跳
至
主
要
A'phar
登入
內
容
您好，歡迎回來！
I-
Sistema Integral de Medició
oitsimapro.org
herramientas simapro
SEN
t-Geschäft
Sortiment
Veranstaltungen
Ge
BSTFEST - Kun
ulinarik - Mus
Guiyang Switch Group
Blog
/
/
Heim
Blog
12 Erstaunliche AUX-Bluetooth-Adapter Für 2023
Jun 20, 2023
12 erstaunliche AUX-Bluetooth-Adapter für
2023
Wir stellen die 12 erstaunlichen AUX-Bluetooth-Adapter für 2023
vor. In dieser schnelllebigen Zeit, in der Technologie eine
-- -- --
How to complete this task: Please quote exactly the lines from the one containing "Sistema Integral de Medició" through the last line of the records above, both included, and nothing else.

Task response:
Sistema Integral de Medició
oitsimapro.org
herramientas simapro
SEN
t-Geschäft
Sortiment
Veranstaltungen
Ge
BSTFEST - Kun
ulinarik - Mus
Guiyang Switch Group
Blog
/
/
Heim
Blog
12 Erstaunliche AUX-Bluetooth-Adapter Für 2023
Jun 20, 2023
12 erstaunliche AUX-Bluetooth-Adapter für
2023
Wir stellen die 12 erstaunlichen AUX-Bluetooth-Adapter für 2023
vor. In dieser schnelllebigen Zeit, in der Technologie eine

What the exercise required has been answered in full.